Tarefas a realizar
(A) Indique se cada afirmação está de acordo com o trecho sobre litigância de má-fé, respondendo sim ou não e citando literalmente as palavras do trecho que decidem a resposta: (i) o juiz condenou o ex-empregador como litigante de má-fé; (ii) a multa por litigância de má-fé integra o preparo recursal; (iii) a alternativa C propõe recolher a multa imediatamente, pela metade.
(B) Por favor, prossiga o trecho sobre litigância de má-fé a partir do ponto em que ele termina.

Trecho
A empresa Restaurante M foi condenada em reclamação trabalhista a pagar diversos direitos sonegados a um dos seus ex-empregados. Na sentença, entendendo que o ex-empregador teve um comportamento processual reprovável, o juiz ainda o condenou como litigante de má-fé. De acordo com o entendimento pacificado do TST, caso a empresa pretenda recorrer ordinariamente desta decisão, ela
- A)deverá recolher as custas, o depósito recursal e o valor da multa por litigância de má-fé para viabilizar o recurso.
Errada, porque a multa por litigância de má-fé não integra o preparo recursal exigido para viabilizar o recurso trabalhista.
- B)não havendo nenhum normativo a respeito, deverá opor embargos declaratórios, requerendo ao juiz que diga se o depósito da multa é necessário.
Errada, pois não há necessidade de embargos de declaração para criar uma exigência que o ordenamento já não impõe.
- C)em razão da peculiaridade do Processo do Trabalho, deverá recolher a multa, imediatamente, pela metade e o restante quando do trânsito em julgado, caso mantida.
Errada, porque esse pagamento fracionado da multa não é a solução adotada pelo TST para recurso trabalhista.
- D)não precisará recolher o valor da multa, já que tal recolhimento não é pressuposto para interposição dos recursos trabalhistas.

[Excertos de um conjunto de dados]
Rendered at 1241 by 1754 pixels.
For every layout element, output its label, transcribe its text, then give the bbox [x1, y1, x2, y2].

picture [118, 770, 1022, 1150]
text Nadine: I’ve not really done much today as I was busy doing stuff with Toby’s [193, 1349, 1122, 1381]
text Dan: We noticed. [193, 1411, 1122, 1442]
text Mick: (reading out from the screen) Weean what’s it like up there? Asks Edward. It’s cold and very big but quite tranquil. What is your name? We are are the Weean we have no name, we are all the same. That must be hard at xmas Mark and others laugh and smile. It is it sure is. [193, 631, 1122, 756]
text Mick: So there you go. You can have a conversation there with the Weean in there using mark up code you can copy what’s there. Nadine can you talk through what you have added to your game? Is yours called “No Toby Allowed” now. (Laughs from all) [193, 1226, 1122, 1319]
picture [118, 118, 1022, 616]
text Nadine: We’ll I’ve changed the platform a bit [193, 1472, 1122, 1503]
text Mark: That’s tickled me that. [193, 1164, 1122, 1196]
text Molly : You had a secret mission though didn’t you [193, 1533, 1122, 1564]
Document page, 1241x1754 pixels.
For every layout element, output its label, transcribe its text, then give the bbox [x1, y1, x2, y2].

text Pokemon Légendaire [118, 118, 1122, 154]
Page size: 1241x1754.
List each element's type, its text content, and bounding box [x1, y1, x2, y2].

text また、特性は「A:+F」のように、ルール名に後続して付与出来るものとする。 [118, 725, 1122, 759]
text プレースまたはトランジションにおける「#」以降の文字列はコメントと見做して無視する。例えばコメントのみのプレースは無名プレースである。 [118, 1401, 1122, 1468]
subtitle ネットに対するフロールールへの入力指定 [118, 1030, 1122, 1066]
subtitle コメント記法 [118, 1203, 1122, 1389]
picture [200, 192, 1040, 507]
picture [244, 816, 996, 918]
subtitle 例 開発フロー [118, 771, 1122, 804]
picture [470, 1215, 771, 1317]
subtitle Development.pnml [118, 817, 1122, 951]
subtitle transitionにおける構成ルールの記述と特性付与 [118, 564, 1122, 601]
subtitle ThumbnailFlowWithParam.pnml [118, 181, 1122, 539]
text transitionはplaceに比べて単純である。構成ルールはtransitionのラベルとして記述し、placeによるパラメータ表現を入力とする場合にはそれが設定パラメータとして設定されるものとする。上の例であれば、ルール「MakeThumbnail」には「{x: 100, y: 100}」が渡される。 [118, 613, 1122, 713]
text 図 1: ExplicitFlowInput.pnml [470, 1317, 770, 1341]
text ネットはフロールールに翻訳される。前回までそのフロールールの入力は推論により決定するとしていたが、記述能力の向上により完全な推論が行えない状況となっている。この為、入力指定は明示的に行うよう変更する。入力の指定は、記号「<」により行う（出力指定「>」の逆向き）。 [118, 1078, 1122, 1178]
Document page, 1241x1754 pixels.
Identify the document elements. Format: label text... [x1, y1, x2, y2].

Respostas
(A)
(i) Sim: "o juiz ainda o condenou como litigante de má-fé".
(ii) Não: "a multa por litigância de má-fé não integra o preparo recursal exigido para viabilizar o recurso trabalhista".
(iii) Sim: "deverá recolher a multa, imediatamente, pela metade".

(B)
Certa, porque o entendimento pacificado do TST é que a multa por litigância de má-fé não precisa ser recolhida como pressuposto para interposição dos recursos trabalhistas.
Gabarito: D
No Processo do Trabalho, para recorrer você precisa observar os pressupostos do recurso, como prazo, preparo e representação. O preparo, em regra, envolve custas e depósito recursal quando cabível, mas nem toda condenação em dinheiro entra automaticamente nessa conta. A multa por litigância de má-fé é sanção processual, não um valor que a lei exija como condição para a simples interposição do recurso. O TST tem entendimento pacificado de que o recolhimento dessa multa não é pressuposto recursal. Em outras palavras: a empresa pode recorrer ordinariamente sem pagar antes a multa, embora continue sujeita à manutenção da penalidade se o recurso não prosperar.